The renewable energy advocates

In Spain two key groups have emerged as the most active and vocal advocates for renewable energy and the systemic changes needed to bring about its development: independent developers and civil society organizations.

The independent developers' role was a key one. Smaller than traditional utilities, they also differed in that they wanted to use renewable energy — mainly small-scale hydro and wind. To protect and promote their common interest, these firms formed umbrella associations. This allowed them to speak with a unified voice and the content, in many cases, was quite different from what upper management of traditional utilities were saying about renewable energy.

We must also emphasize society's role and that of environmental groups in particular. For the major nationwide environment groups, renewable energies became the chosen alternative for tackling energy-based pollution. Such technologies allowed these groups to reconcile protection of environmental assets with a global and integrated solution and perspective.

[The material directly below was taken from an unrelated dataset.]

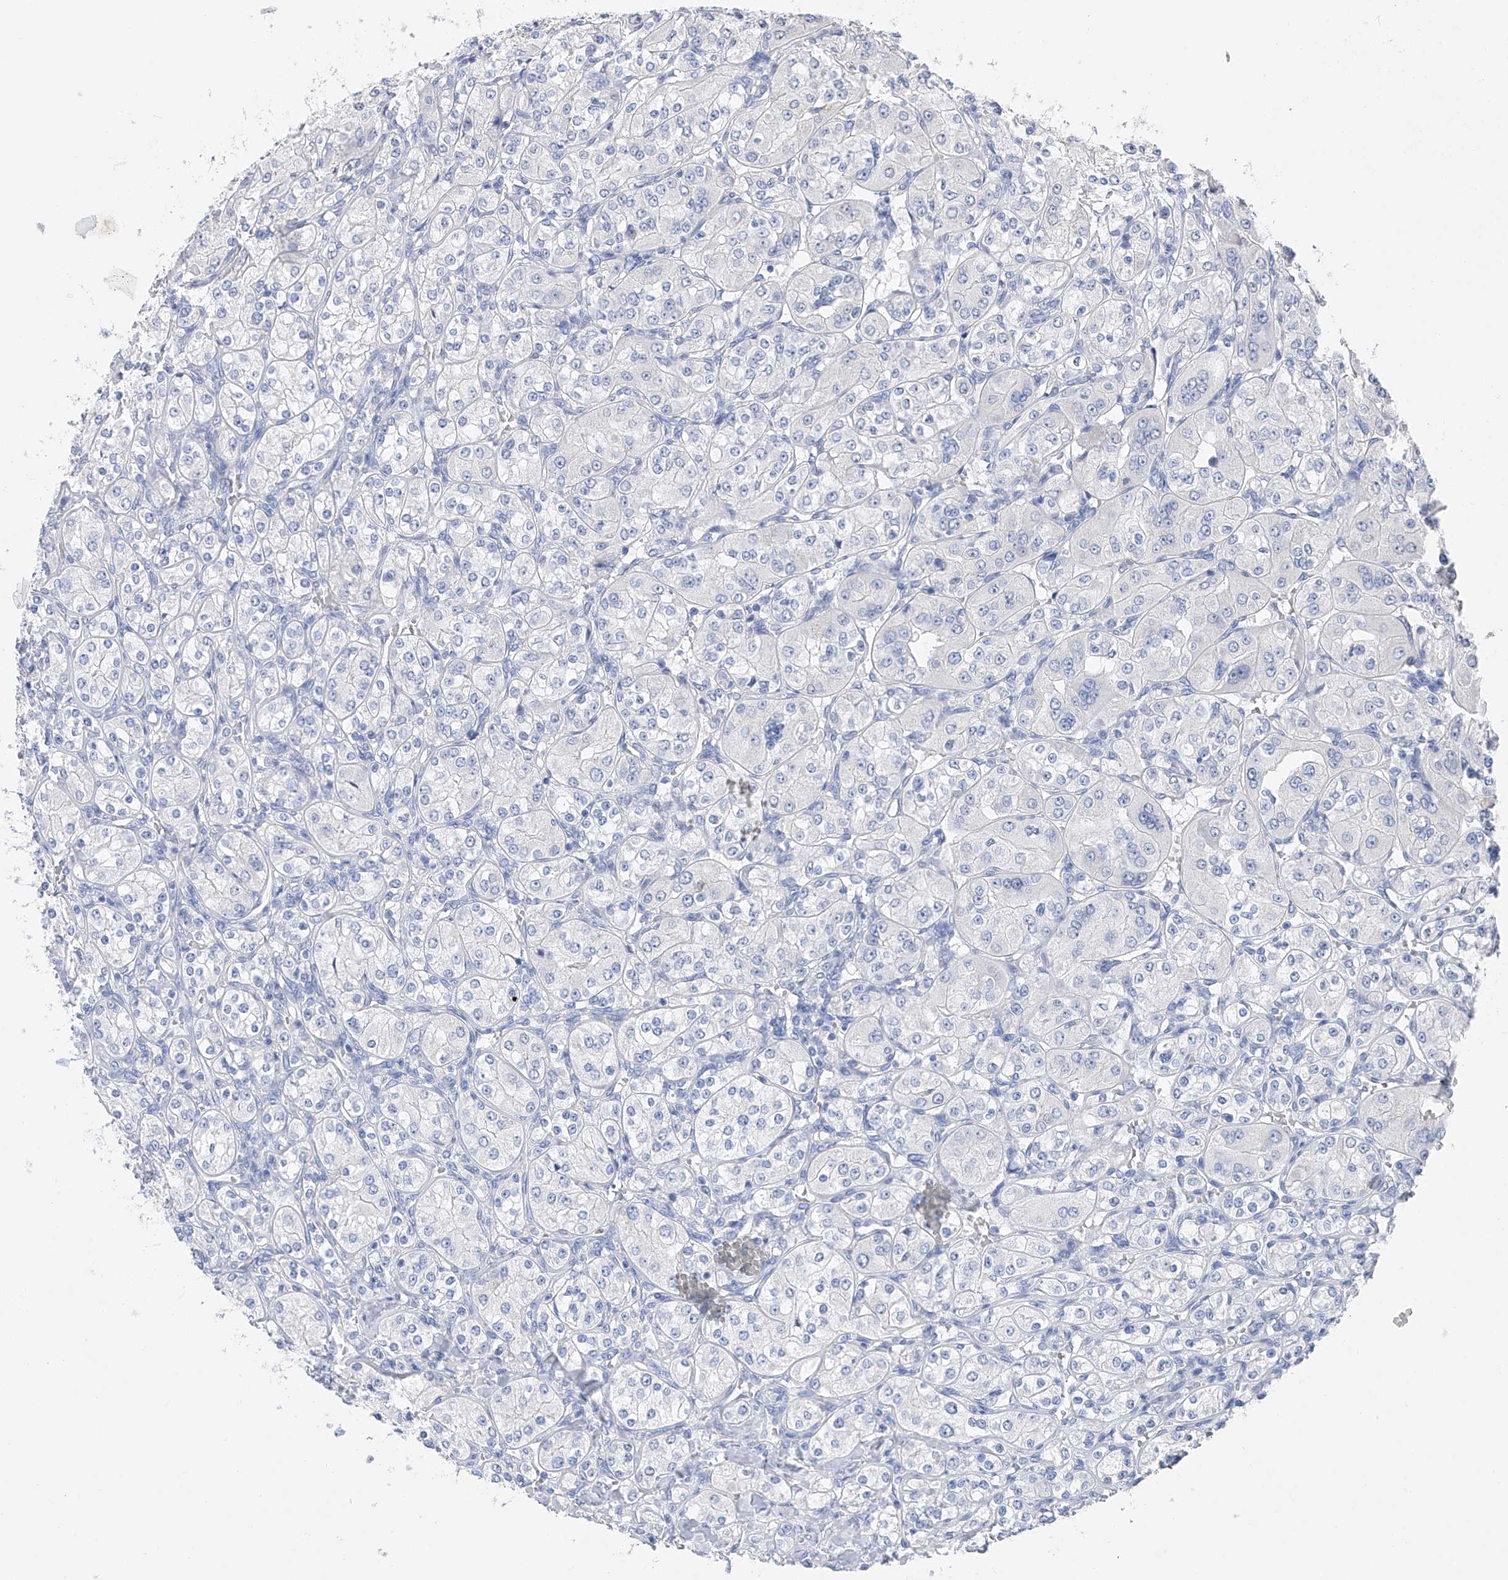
{"staining": {"intensity": "negative", "quantity": "none", "location": "none"}, "tissue": "renal cancer", "cell_type": "Tumor cells", "image_type": "cancer", "snomed": [{"axis": "morphology", "description": "Adenocarcinoma, NOS"}, {"axis": "topography", "description": "Kidney"}], "caption": "Immunohistochemistry (IHC) of human renal cancer demonstrates no positivity in tumor cells. (DAB (3,3'-diaminobenzidine) immunohistochemistry (IHC) visualized using brightfield microscopy, high magnification).", "gene": "ADRA1A", "patient": {"sex": "male", "age": 77}}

Importantly, the support and political pressure exerted by environmental and civil society groups in Spain preceded the development of the domestic industry.

A 1992 agreement to promote wind power provides an example of the pressure that multi-stakeholder coalitions applied to foster Spanish renewable energy development. At a time when the official IDAE objective was 175MW, a coalition comprising a nationwide environmental organization (Asociacion Ecologista de Defensa de la Naturaleza (AEDENAT)), along with two major national unions (Union General de Trabajadores (UGT) and Comisiores Obreras (CCOO)) and the Empresa Nacional de Electricidad SA (a publicly owned national electricity company at that stage) came together and called for a 750MW target. Although the target appeared overly ambitious at the time, their aims were to turn Spain into a leading country in a new environmental field, secure jobs and develop domestic energy security. Most would now consider these objectives achieved, or at least well on the way.

Once the renewable industry became more established in the 1990s, the role of pressure groups evolved. They now fill the following roles: leveraging required increases for renewable programmes and projects, breaking political, policy or systemic deadlocks that emerge, and taking the lead to counter social lobbies against renewable energy.